Former derivatives trader Andy Frankenberger won his second gold bracelet last week at the World Series of Poker. In honor of his win, here’s a look at some of Wall Street’s top performers over the years at the WSOP.
1. Erik Seidel
Former stockbroker Erik Seidel has enjoyed more success at the WSOP than any other ex-Wall Streeter. His first appearance at the WSOP came in 1988, a year after the stock market crash that cost him his job in the financial industry. He made an instant impact with a second-place finish in the Main Event, a performance immortalized in the film Rounders. With the situation on Wall Street as bad as it was, the $280,000 Seidel won for being the runner-up was all the encouragement he needed to go pro.
Since then Seidel has built a WSOP resume any poker player would be happy to have. Four bracelets in the 1990s and another four in the 2000s have given him eight total, ranking him among the game’s all-time greats. He has cashed an incredible 72 times in open events for a total of $4,540,562 in WSOP earnings, which account for more than a quarter of the $16 million he’s won in poker tournaments during his 24-year career.
2. Alan Goehring
After a successful Wall Street career as a junk bond trader, Alan Goehring took up poker as a hobby in the late 1990s. He made the final table of a WSOP preliminary event in 1997, earning 20 times his buy-in for a third-place finish. He cashed in another event in 1998, but the 1999 Main Event was where he really made his mark.
That tournament was the largest in the Series’ history, drawing 393 players. The winner was set to win $1,000,000 – the same prize as every winner since 1991 – but due to the size of the prize pool, the runner-up would earn nearly as much at $768,625. That ended up being Goehring’s prize when he fell in heads-up play to Irishman Noel Furlong after outlasting a final table that included 1996 champ Huck Seed and 1988 runner-up Erik Seidel.
Goehring hasn’t duplicated his success at the WSOP since, but he won the first $25,000 WPT Championship and, later, the LA Poker Classic. All told his career tournament earnings top $5.22 million.
3. Andy Frankenberger
Before he began running over high-stakes poker tournaments, Andy Frankenberger worked for JP Morgan and BNP Paribas, France’s largest bank. After 14 years in the equities trading business he decided it was time for a change and he had a go at poker. After some minor successes and one win at the Venetian in Vegas, he won the Legends of Poker main event to open the new season of the World Poker Tour. More success led to the WPT Player of the Year award, and then last summer a WSOP bracelet.
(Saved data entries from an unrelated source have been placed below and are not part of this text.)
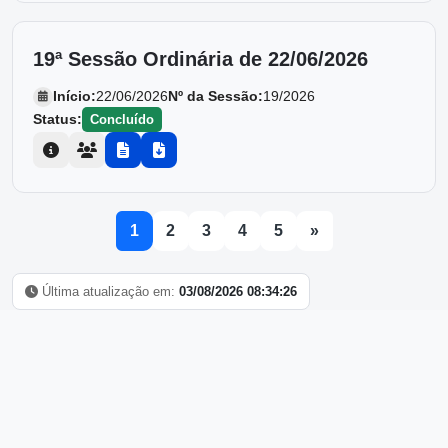
19ª Sessão Ordinária de 22/06/2026
Início:
22/06/2026
Nº da Sessão:
19/2026
Status:
Concluído
1
2
3
4
5
»
Última atualização em:
03/08/2026 08:34:26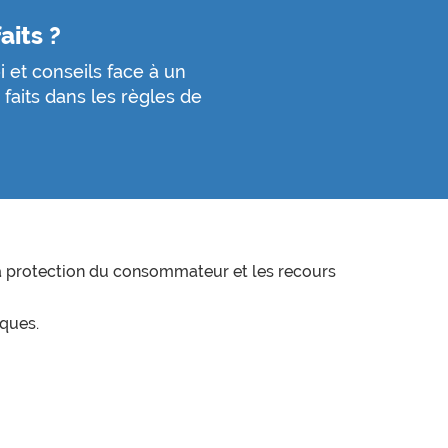
aits
?
 et conseils face à un
faits dans les règles de
la protection du consommateur et les recours
iques.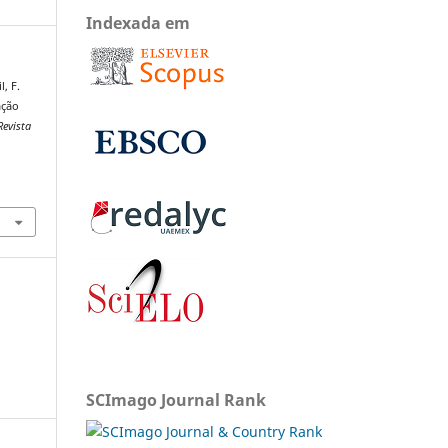
Indexada em
l, F.
ação
Revista
SCImago Journal Rank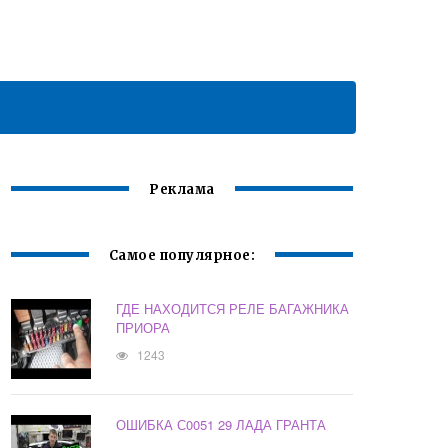
Реклама
Самое популярное:
ГДЕ НАХОДИТСЯ РЕЛЕ БАГАЖНИКА
ПРИОРА
1243
ОШИБКА С0051 29 ЛАДА ГРАНТА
This summer’s win in the $10,000 Pot Limit Hold’em Championship was probably the most satisfying of them all for the 39-year-old, though. After outlasting a final table that included Hoyt Corkins, Shaun Deeb, and Ali Eslami, Frankenberger faced off against eight-time bracelet winner Phil Ivey. While most of the media got busy writing their “IVEY WINS NUMBER NINE” headlines, Frankenberger buckled down and beat the most accomplished poker player of a generation.
In just two and a half years of tournament poker Andy Frankenberger has now won more than $2.5 million, with nearly half that number coming at the WSOP.
4. Steve Begleiter
Before the financial meltdown of 2008, Steve Begleiter was the head of corporate strategy for Wall Street stalwart Bear Stearns. When that company proved to be just big enough to fail, Begleiter was without a job for the first time in more than two decades. He bounced back quickly in his career field, but he also won his local home-game poker league – and that gave him a ticket to the 2009 WSOP Main Event.
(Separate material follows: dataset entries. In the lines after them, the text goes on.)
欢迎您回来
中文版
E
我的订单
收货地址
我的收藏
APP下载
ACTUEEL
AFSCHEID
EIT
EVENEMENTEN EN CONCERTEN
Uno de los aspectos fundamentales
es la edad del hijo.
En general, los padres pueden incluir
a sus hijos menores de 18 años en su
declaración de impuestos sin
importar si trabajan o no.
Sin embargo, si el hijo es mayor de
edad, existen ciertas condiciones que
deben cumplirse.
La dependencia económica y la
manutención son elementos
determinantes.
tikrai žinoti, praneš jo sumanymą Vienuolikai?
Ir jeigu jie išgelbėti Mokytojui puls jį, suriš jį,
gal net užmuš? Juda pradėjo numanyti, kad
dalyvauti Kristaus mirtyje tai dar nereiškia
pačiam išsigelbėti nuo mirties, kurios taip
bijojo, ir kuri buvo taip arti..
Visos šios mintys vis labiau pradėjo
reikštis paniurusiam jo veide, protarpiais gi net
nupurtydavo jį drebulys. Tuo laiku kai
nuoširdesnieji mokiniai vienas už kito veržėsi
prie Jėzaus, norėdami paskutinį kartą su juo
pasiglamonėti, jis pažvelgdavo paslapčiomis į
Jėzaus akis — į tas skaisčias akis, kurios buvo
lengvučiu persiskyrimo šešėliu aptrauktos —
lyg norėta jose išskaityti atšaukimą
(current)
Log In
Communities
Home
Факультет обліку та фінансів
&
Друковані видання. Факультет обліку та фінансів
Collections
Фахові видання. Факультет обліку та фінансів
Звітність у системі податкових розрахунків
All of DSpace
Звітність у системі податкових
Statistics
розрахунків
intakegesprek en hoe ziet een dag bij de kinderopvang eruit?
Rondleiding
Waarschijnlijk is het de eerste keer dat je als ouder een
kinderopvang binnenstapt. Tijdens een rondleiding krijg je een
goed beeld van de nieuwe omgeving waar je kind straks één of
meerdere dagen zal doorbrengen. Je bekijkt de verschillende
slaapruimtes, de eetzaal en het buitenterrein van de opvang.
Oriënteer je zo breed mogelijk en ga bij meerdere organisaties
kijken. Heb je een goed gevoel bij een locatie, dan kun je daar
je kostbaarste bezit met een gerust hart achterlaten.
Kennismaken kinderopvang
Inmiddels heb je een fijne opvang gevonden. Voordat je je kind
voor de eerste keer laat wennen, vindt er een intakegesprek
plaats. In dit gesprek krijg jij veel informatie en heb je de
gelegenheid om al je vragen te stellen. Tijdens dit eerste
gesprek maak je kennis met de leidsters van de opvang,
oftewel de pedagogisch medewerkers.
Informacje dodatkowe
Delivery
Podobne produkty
Begleiter put his skills from decades on Wall Street to good use in the big tournament, landing himself at the final table with the third-largest chip stack when it went on hiatus for four months. As one of the November Nine, Begleiter enjoyed some time in the spotlight and made a few deep runs in other poker tournaments while he waited to go back to Vegas.
Once he got there he had a huge cheering section – and a big chance to make a run at the title when he got all-in with pocket queens against amateur Darvin Moon. But Moon hit an ace on the river, making Begleiter the sixth-place finisher. The $1.58 million was about seven million dollars shy of what he’d hoped for, but it still remains one of the biggest scores in WSOP history for a financial industry worker.
5. Bill Chen
Bill Chen might be the smartest person ever to enjoy great success at the WSOP. As an undergraduate he triple-majored in Physics, Mathematics and Computer Science; later he earned his Ph.D. in Math from the University of California at Berkeley and began working for Susquehanna International Group as a quantitative analyst. No wonder, then, that his contribution to poker literature was a little light reading called The Mathematics of Poker.
Chen turned all that brain power into bling at the 2006 WSOP, when he won two events – one in limit hold’em, the other in shorthanded no-limit hold’em – in the span of two weeks. He nearly grabbed a third bracelet in 2010 but finished second to Phil Ivey in the $3,000 HORSE event, and then finished fourth in the 2011 WSOP Triple Chance No Limit Hold’em. All-time Chen has cashed in 24 WSOP events for just over $1.23 million.